- Spouse: Juergen Hahn

Academic background
- Education: University of Texas at Austin (BSc); Stanford University (MEng); Massachusetts Institute of Technology (PhD);
- Thesis: Characterization of the vocal fold lamina propria towards voice restoration (2004)
- Doctoral advisor: Robert S. Langer
- Other advisor: Jennifer L. West

Academic work
- Institutions: Rensselaer Polytechnic Institute; Texas A&M University;
- Main interests: vocal fold regeneration

= Mariah Hahn =

American engineer

Mariah Somer Hahn (née Douglas) is an American chemical and electrical engineer. She is a professor of biomedical engineering at Rensselaer Polytechnic Institute. Hahn is a Fellow of the American Institute for Medical and Biological Engineering and Biomedical Engineering Society

== Early life and education ==
Hahn earned her Bachelor of Science degree in chemical engineering from the University of Texas at Austin in 1998 and received her Master's degree in electrical engineering at Stanford University in 2001. She then enrolled at Massachusetts Institute of Technology (MIT) for her PhD in vocal fold regeneration. Hahn trained under Robert S. Langer during her PhD and worked with Jennifer L. West in her postdoctoral studies at Rice University. While at MIT, Hahn worked with Langer and acclaimed voice surgeon Dr. Steven Zeitels to mitigate the effects of vocal fold scarring. Julie Andrews, who had her vocal cords damaged by a surgery, was associated with the project.

== Career ==
Hahn joined the department of chemical engineering at Texas A&M University in 2005 as an assistant professor. In this role, she continued to develop vocal fold regeneration through tissue engineering. Hahn received a 2010 National Science Foundation CAREER Award to support her research integrating collagen-mimetic protein–based gels with gene silencing methods. Hahn left Texas A&M in 2012 and joined the Department of Biomedical Engineering at Rensselaer Polytechnic Institute (RPI) as an associate professor.

While at RPI, Hahn established the Hahn Tissue Lab, which cultivates cells from human and animal tissue for use in vocal fold repair. She collaborated with other scientists to develop a shape memory polymer coated in a bioactive polydopamine that could be used to replace skull bone lost to injury, surgery, or birth defect. Outside of her lab, Hahn was promoted to Full Professor in 2015 and appointed to the editorial board of the journal Scientific Reports. She was elected a Fellow of the American Institute for Medical and Biological Engineering in 2016 for her "pioneering work on biomaterials for vocal cord reconstruction and cell adhesion studies leading to low thrombogenicity materials."

Hahn was elected a Fellow of the Biomedical Engineering Society in 2022 for her "achievements in soft tissue regeneration and inflammatory disease modeling."

==Research==
Hahn's research focuses on biomaterials and tissue engineering, with emphasis on three main areas: tissue regeneration, anti-thrombogenic materials, and inflammatory disease modeling.

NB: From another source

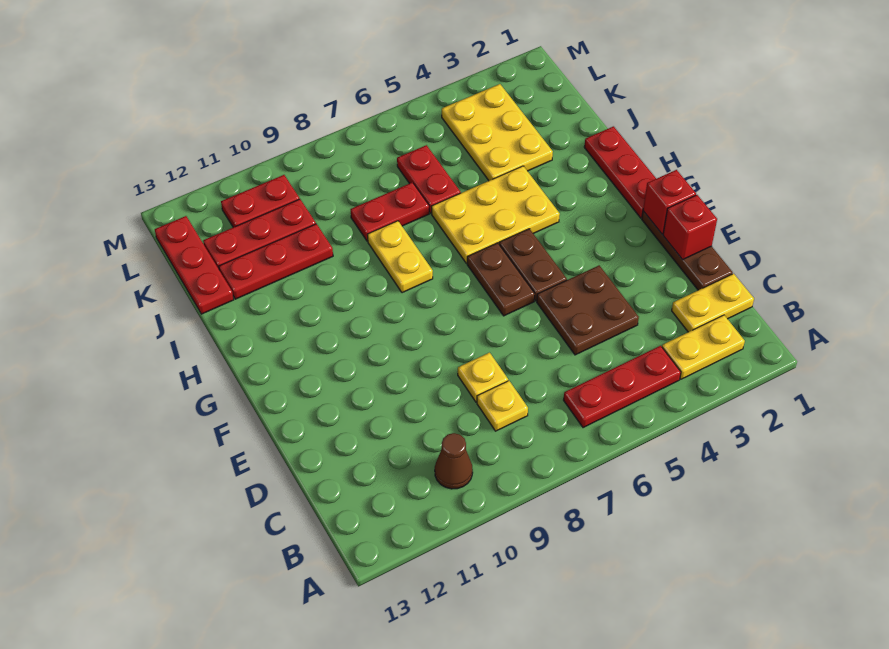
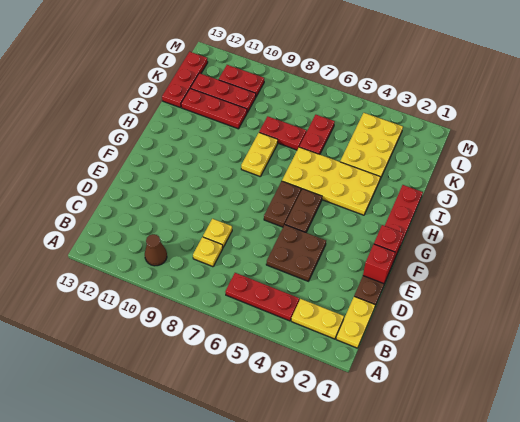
yellow plate C1:C2 level 1 -> yellow plate B1:C1 level 1
yellow plate H4:I6 level 1 -> yellow plate H3:I6 level 1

===Vocal fold and bone regeneration===
Hahn has developed hydrogel-based biomaterials for vocal fold tissue engineering, beginning with her PhD work under Robert S. Langer at MIT. Her lab has investigated collagen-mimetic protein-based gels as well as shape memory polymer-based materials to promote bone repair.

===Anti-thrombogenic materials===
Hahn's work on cell adhesion has contributed to the development of low-thrombogenicity materials, which resist blood clot formation on biomedical devices surfaces. This research was recognized by her election as a Fellow of the American Institute for Medical and Biological Engineering in 2016.

===Inflammatory disease modeling===
Hahn has developed in vitro tissue models to study inflammatory diseases, enabling researchers to test potential therapies outside of animal models. This work was cited in her election as a Fellow of the Biomedical Engineering Society in 2022.

==Personal life==
Hahn is married to Juergen Hahn, a fellow biomedical engineer at RPI.